However, throughout the six weeks of the journey, I really started to feel unsure about this new venture, and I felt lost. I knew God was trying to tell me something, but I wasn’t quite sure.

During the fifth week’s service, He spoke loud AND clear. Memories and recollections of events in both recent and very distant years started flooding in my mind all at once —  all memories that had tied into my long lost dream of becoming a teacher. I can’t really explain the sensation I felt, but out of nowhere I felt tears rolling down my cheeks because I was invigorated by this message from God but also so, so scared.

I brought it to my small group first, and they all undoubtedly encouraged me to think a lot more about this message, and they believed that it really was from God. So the next step was perhaps the hardest for me. I had to muster up the courage to sit my parents down and tell them I was considering furthering my education to pursue a career in teaching.

Keep in mind this would mean giving up an amazing job opportunity that every parent wants for their child coming right out of college. I was so afraid they would be upset or think I’m crazy, but after dinner one night, I broke down and laid it ALL on the table, and you know what? I am SO blessed to have such supportive parents who took it all in, encouraged me to take my time to think about the situation, but assured me they would back me 100% either way. I felt so free and relieved that I could start putting this new plan from God into action.

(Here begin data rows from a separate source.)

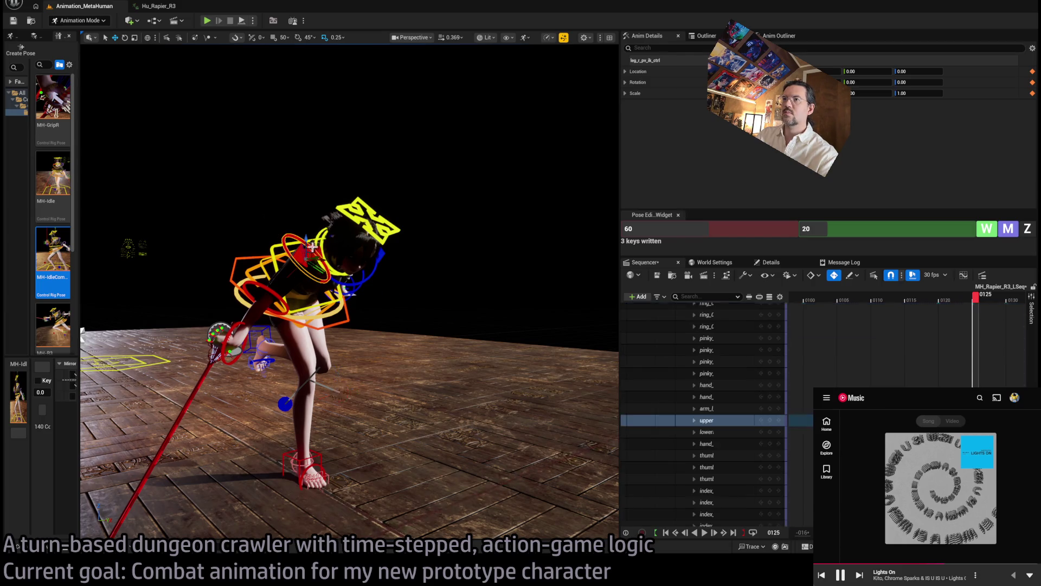
mouse_move(318, 281)
mouse_down()
mouse_move(333, 259)
mouse_move(445, 244)
mouse_move(402, 201)
mouse_move(402, 266)
mouse_move(373, 257)
mouse_move(373, 217)
mouse_move(385, 208)
mouse_up()
click(373, 260)
drag(380, 82, 442, 204)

The following weeks weren’t easy as I frantically searched for a job more related to the education field, applied to the Master of Teaching program, and made a few difficult phone calls in regards to the ‘big-girl’ job. But I can surely tell you that the uncomfortableness, stress, and confusion was all worth it.

Two months later, I have landed an amazing job working at a Montessori school where I am surrounded by phenomenal coworkers and children who teach me countless new things each and every day. Finding my current workplace was a God send because it has been such a good fit mutually, and it’s the happiest I’ve ever been in a workplace. I can’t explain it, but I can come home from an eleven hour work day absolutely exhausted but energized all at the same time. It’s a beautiful thing that only comes from finding true enjoyment in my job. I let my visions of job and financial security go in pursuit of the plans that my Father had for me.

Time and time again in the last few months God has proven to me that He is pleased I took this leap of faith, and now I really feel like we are walking through life together. Now, let me assure you, everything isn’t all flowers and roses as I have a lot of decision-making to do with exactly what direction I want to pursue with my educational future, but I strongly believe that God has something amazing in store if I continue to rely on and trust in Him.

Friends, I didn’t share this story because I want you to quit your job tomorrow because you aren’t in love with it. I share this story because I want you to be COURAGEOUS like our Father made you. Whatever that looks like for you, if God is calling you towards something, don’t let fear get in the way. I assure you His plans are better than anything you could dream for yourself.